それを言葉を変えて、彼に伝えました。その後…、
彼が作文を書きだしたかどうか…は、忘れてしまいました・笑
というのも、もっと嬉しいことがあったからです。
次の時間に、私はクラスのみんなに向かって、
「課題が終わった人は、ノートを配るお手伝いをしてくれると助かるよ。」
と伝えました。そして、私は自分の机で仕事をしていました。
課題を終えた子が何人か、ノートを取りに来てくれたのですが、なんと、その中にA君の姿があったのです!
私はもうびっくり!A君が、これまで自分から進んでお手伝いをしたことなんてなかったからです。
「課題終わったから、ノート配ります。」
なんてことは、彼は言いません。ただ黙って、私の目の前に立っています。
私は彼に、
「ノート配りのお手伝いをしにきてくれたの?」
と聞きました。
彼は、私の目を見ながら、黙って頷きました。
この時、私は本当に嬉しかったです。あくまでも私の推測ですが、作文の時間に伝えた、彼への言葉がけが、きっと彼の胸に届き、お手伝いを名乗り出てくれたのではないか…。そう思いました。

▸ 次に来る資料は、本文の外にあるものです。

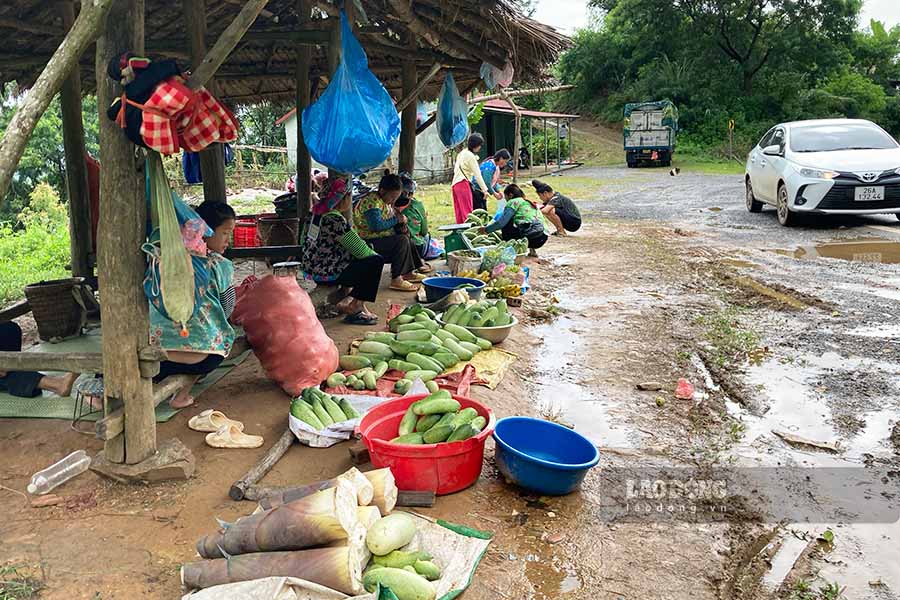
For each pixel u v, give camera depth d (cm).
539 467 347
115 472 363
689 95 4359
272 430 425
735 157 3812
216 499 351
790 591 292
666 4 4538
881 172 1142
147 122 315
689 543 325
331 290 639
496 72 782
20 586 283
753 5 4334
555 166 3544
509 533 328
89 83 933
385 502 311
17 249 1385
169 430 424
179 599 277
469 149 1107
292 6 775
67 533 322
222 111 352
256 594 245
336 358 489
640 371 555
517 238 1002
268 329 464
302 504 271
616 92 4859
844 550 321
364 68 528
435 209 1772
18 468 384
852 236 1112
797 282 823
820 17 4344
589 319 703
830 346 599
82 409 453
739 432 446
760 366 560
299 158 901
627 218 1493
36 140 2422
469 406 396
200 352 414
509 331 599
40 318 597
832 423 455
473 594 283
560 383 533
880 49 5019
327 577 256
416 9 623
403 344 527
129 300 350
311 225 627
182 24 756
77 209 708
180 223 400
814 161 1190
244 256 842
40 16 662
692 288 825
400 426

慌しい学校生活の中でNHAを実践し続けることは、私には難しいことでした。でも、ほんの少しでも、NHAの「目」を通して子ども達を見つめることで、子どもの自発性を引き出すことができる。NHAの可能性を感じた瞬間でした。
Y先生の事例から分かること
A君は、作文の授業であるにも関わらず、1文字も書いていません。ただ鉛筆を持って、座っているだけです。
よくありがちな関わり方は、
◇書くための支援をしよう!と思い、A君に質問しながら支援する。
◇A君からテーマや内容が引き出せなければ、「こんなテーマは?」「こんな書き出しは?」と教師が提案してA君がその中から選ぶ。
◇「がんばって書こうよ。」「授業中に書けなかったら、休み時間も書いてね。」などと叱咤激励する。
などでしょう。
もちろん、これらの関りも、子どもの成功をつくり出したり、理解を手伝ったり、学びを進めたりするのに役立ちます。でも、その時の子どもの思いはどうでしょうか?
結果的に、こういった支援で作文を書けたとして、子ども達はどう思うのでしょうか?
◆どうせぼくは、先生が手伝ってくれなくちゃ作文は書けないんだなあ。
◆やっと終わった。終わってよかった。
◆作文、いやだな。やっぱり苦手だな。
こんな思いではないでしょうか?
〈A君が、鉛筆を手に握っていること〉という事実があります。
作文の時間なのだから、当たり前のこと、と「見る」こともできます。
反対に、A君が成功している、と「見る」こともできるのです。
Y先生は、当たり前に見える事実の中に、A君の素晴らしさを「見る」ことを選択しました。
その結果、
「作文が苦手なA君にとって、1文字を書き出すことは大変。でも、鉛筆を握ることができている。そこから分かるのは、A君が作文を書くことをあきらめず、書こうとしている、彼の粘り強さだ。苦手なことに挑戦しようとする勇気だ。ちゃんと授業に参加しようとする責任感だ。」
というように、A君の素晴らしさを「見る」「伝える」ことができたのです。
この承認の後に、もちろん、書くための支援もしたと思います。
A君の心の中はどうでしょうか?
解説するまでもなく、その後の彼の行動に表れています。
具体的な根拠をもって、自分を認めてもらえた。そんな喜びが感じられます。
「作文を書いていない」という事実を、教師は、「作文を書けない」「作文が書けるようになんとかしなくちゃいけない」という風に、不足している・できていない・問題である、と「見る」こともできます。
素晴らしいと見るか、問題だとみるか、その瞬間、その瞬間、私たちは選ぶことができます。
NHAは、その瞬間、「素晴らしさを見る」ことを選ぶ、子どもへの関りです。